被相続人が生前に受けるべき所得課税の負担が軽減され、その蓄積された財産を相続開始の時点で清算すると考えられることから、相続税は所得課税を補完する機能を持つと言われています。
所得課税は、その税率の累進構造の下で垂直的公平の確保を図っていますが、相続税はその補完的役割を担うのに適した税制と言えます。
資産再配分機能
さらに、相続人等が得た偶然の富の増加に対して課税することで、相続しなかった者との財産保有状況の均衡を図り、富の過度な集中を抑制する資産再分配の機能があります。
また、少子・高齢化と人口減少、金融取引の多様化・経済のストック化、所得分布の動向等といった経済社会の大きな構造変化に調和した税制の構築が課題となるところ、景気の動向に左右されない安定的な税収財源として、累進構造を通じた富の再分配機能を有した相続税の果たすべき意義は大きいと言えるでしょう。
日本を除くG7諸国(アメリカ・イギリス・ドイツ・フランス・イタリア・カナダ)の税制をみると、カナダ以外の国は相続税が制度化されています。なお、カナダでも、相続による財産移転の一部にキャピタルゲイン課税を行っていることから、相続税の機能の一部を所得税に補完していると考えられます。
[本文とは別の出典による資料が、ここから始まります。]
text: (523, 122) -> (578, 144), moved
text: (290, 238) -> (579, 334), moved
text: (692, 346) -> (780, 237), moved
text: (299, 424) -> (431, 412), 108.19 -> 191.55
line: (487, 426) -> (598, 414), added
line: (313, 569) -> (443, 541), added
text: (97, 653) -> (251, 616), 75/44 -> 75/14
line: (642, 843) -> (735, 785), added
アメリカは2001 年の税制改正により、2009 年までの間に段階的な減税措置がとられ、2010年に一度相続税制を廃止していますが、その減税法が時限立法であったため、同年には相続税制が再開されています。イタリアでは、2001 年の税制改正により相続税制度が廃止されましたが、2006年から再度導入されている状況です。
主要7 か国における相続税制への対応をみれば、それがいかに重要な課税制度であるか分かるのではないでしょうか。